The following notebook magics are also enabled:

  • %fs, which is the same as making dbutils.fs calls. See Mix languages.

  • %sh, which runs a command by using the cell magic %%script on the local machine. This does not run the command in the remote Databricks workspace. See Mix languages.

  • %md and %md-sandbox, which runs the cell magic %%markdown. See Mix languages.

  • %sql, which runs spark.sql. See Mix languages.

  • %pip, which runs pip install on the local machine. This does not run pip install in the remote Databricks workspace. See Manage libraries with %pip commands.
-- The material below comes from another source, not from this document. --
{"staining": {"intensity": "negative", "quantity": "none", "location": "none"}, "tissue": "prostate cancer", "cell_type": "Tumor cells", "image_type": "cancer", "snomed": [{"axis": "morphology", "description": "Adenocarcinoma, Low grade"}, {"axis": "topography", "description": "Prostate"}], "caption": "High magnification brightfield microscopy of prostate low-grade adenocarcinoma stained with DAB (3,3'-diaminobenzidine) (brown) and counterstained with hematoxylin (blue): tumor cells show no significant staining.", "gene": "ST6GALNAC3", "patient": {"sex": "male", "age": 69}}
  • %run, which runs another notebook. See Orchestrate notebooks and modularize code in notebooks.

    Note

    To enable %run, you must first install the nbformat library by running the following command in your local development machine’s terminal:

    pip install nbformat
    

Additional features that are enabled include:

  • Spark DataFrames are converted to pandas DataFrames, which are displayed in Jupyter table format.

Limitations

Limitations of running cells in notebooks in Visual Studio Code include:

  • The notebooks magics %r and %scala are not supported and display an error if called. See Mix languages.

  • The notebook magic %sql does not support some DML commands, such as Show Tables.